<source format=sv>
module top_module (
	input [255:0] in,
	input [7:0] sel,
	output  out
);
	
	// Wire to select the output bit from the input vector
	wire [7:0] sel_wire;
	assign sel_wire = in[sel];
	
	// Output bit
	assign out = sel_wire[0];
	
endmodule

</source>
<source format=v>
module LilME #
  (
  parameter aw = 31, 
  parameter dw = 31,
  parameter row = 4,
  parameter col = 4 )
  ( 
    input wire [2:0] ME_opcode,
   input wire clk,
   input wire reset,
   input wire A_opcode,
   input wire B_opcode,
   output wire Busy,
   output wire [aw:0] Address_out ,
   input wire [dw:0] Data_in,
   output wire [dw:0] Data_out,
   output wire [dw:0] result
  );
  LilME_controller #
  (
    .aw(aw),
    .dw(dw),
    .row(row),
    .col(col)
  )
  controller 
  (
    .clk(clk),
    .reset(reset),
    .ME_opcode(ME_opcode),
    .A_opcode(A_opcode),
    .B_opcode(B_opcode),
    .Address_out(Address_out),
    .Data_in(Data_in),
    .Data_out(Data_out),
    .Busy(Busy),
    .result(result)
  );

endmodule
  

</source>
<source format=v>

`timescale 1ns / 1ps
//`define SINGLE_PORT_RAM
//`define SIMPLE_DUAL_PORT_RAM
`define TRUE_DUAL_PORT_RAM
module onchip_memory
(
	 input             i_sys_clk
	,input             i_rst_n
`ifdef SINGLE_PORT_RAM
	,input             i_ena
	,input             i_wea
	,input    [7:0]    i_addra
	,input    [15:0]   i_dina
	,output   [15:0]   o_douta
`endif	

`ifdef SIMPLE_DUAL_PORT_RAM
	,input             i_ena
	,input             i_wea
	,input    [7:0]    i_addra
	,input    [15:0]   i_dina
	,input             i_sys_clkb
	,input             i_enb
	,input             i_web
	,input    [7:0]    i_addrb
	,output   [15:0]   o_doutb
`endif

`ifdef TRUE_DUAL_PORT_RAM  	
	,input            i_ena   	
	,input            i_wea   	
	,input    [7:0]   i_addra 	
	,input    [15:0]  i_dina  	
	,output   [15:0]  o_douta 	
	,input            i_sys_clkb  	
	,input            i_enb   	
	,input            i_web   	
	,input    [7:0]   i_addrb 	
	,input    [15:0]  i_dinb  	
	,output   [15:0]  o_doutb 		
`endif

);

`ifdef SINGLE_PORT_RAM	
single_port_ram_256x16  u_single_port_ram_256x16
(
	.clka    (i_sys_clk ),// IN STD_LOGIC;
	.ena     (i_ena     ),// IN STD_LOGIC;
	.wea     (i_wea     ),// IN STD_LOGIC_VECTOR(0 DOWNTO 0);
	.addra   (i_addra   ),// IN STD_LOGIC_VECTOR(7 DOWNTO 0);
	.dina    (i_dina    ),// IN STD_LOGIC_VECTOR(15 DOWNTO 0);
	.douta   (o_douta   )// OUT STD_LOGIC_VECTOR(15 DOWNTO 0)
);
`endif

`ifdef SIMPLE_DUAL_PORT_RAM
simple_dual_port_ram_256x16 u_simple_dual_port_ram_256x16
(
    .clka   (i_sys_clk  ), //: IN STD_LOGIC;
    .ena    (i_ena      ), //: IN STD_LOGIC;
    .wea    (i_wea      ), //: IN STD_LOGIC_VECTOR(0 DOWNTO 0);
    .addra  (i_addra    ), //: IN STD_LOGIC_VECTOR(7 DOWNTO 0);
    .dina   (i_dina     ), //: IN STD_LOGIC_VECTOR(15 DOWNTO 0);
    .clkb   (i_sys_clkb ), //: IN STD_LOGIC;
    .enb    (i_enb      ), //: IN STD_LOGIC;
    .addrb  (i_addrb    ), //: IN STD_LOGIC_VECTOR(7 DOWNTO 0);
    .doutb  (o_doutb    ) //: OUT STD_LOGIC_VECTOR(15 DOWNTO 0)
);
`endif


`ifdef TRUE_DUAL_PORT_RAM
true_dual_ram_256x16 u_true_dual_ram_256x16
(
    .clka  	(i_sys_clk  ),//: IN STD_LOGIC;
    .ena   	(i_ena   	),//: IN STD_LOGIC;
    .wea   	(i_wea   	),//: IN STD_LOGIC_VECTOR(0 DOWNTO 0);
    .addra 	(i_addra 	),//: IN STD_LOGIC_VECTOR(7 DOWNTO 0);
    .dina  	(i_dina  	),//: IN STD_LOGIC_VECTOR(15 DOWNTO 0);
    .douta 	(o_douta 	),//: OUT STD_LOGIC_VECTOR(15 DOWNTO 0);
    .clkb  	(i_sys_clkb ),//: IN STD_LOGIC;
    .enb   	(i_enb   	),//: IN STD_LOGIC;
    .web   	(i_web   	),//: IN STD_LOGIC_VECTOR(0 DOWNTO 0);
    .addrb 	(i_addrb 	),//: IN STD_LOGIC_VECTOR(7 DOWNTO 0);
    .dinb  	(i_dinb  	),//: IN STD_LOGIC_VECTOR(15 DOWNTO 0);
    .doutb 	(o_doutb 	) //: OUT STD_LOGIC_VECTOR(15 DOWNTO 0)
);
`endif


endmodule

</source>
------------------------------
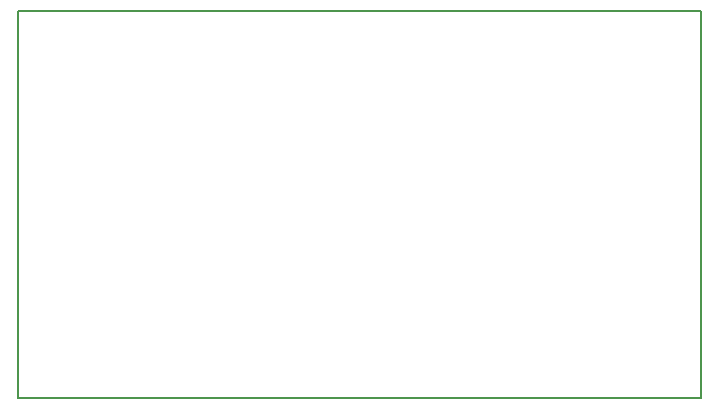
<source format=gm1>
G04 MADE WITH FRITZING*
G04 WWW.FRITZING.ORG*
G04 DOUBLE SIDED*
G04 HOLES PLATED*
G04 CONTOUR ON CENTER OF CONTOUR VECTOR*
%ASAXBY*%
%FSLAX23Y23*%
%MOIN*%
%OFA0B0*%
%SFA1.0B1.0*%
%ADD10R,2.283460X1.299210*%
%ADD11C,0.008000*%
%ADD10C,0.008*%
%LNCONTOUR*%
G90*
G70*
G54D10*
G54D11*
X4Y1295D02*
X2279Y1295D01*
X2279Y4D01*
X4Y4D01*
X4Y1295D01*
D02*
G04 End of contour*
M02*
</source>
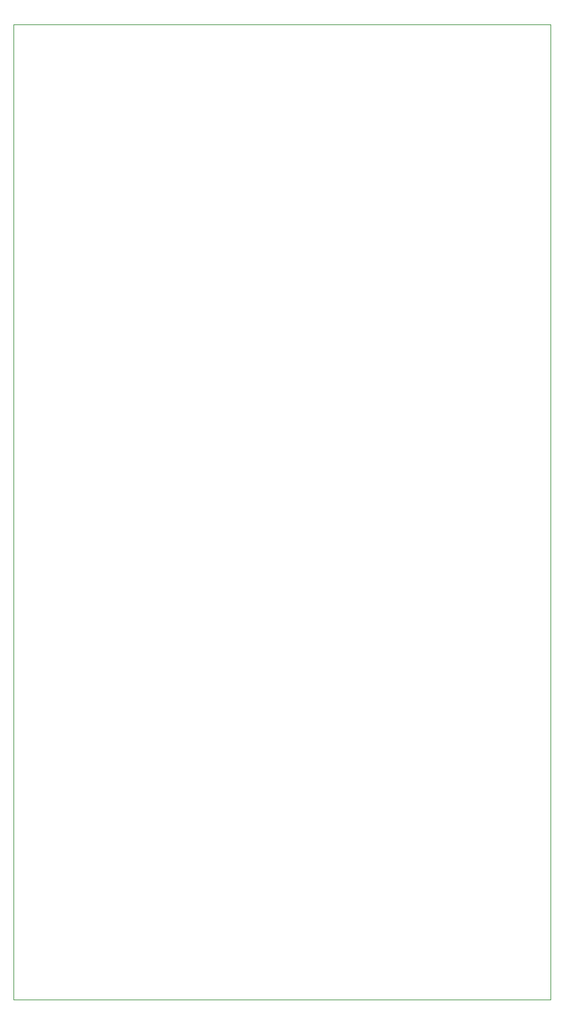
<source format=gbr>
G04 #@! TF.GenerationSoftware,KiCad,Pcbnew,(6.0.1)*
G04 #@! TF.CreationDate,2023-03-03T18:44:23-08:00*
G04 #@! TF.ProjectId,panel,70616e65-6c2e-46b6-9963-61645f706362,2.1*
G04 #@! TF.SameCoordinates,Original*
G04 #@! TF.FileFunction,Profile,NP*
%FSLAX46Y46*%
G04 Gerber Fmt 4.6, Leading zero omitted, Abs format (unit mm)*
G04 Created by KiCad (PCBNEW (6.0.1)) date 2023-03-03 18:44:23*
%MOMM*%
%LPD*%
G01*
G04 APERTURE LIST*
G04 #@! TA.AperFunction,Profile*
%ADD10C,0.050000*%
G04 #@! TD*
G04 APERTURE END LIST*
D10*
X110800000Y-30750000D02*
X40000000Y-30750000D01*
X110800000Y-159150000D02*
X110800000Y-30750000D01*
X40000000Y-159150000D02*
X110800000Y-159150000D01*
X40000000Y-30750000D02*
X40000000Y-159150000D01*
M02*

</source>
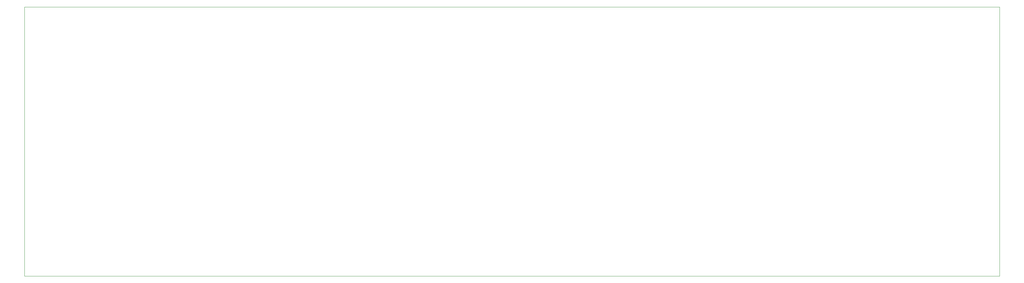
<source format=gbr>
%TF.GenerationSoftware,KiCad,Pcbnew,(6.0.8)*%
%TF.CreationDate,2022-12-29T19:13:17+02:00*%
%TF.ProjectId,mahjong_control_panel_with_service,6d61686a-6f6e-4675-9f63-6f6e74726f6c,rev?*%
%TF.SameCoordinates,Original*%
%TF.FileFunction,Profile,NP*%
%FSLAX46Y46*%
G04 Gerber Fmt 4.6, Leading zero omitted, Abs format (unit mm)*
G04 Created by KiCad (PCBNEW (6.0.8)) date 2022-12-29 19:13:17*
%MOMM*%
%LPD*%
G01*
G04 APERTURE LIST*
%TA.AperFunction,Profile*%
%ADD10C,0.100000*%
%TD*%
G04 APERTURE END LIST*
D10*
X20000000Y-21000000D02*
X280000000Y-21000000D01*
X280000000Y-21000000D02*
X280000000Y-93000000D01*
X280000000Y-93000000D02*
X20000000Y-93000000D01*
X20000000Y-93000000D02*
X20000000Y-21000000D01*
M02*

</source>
------------------------------
▶ Task: When you reach the line containing "<source format=sv>" in the data above, start copying exactly, and stop after the line containing "output wire [aw:0]".

▶ Answer space:
<source format=sv>
module top_module (
	input [255:0] in,
	input [7:0] sel,
	output  out
);
	
	// Wire to select the output bit from the input vector
	wire [7:0] sel_wire;
	assign sel_wire = in[sel];
	
	// Output bit
	assign out = sel_wire[0];
	
endmodule

</source>
<source format=v>
module LilME #
  (
  parameter aw = 31, 
  parameter dw = 31,
  parameter row = 4,
  parameter col = 4 )
  ( 
    input wire [2:0] ME_opcode,
   input wire clk,
   input wire reset,
   input wire A_opcode,
   input wire B_opcode,
   output wire Busy,
   output wire [aw:0] Address_out ,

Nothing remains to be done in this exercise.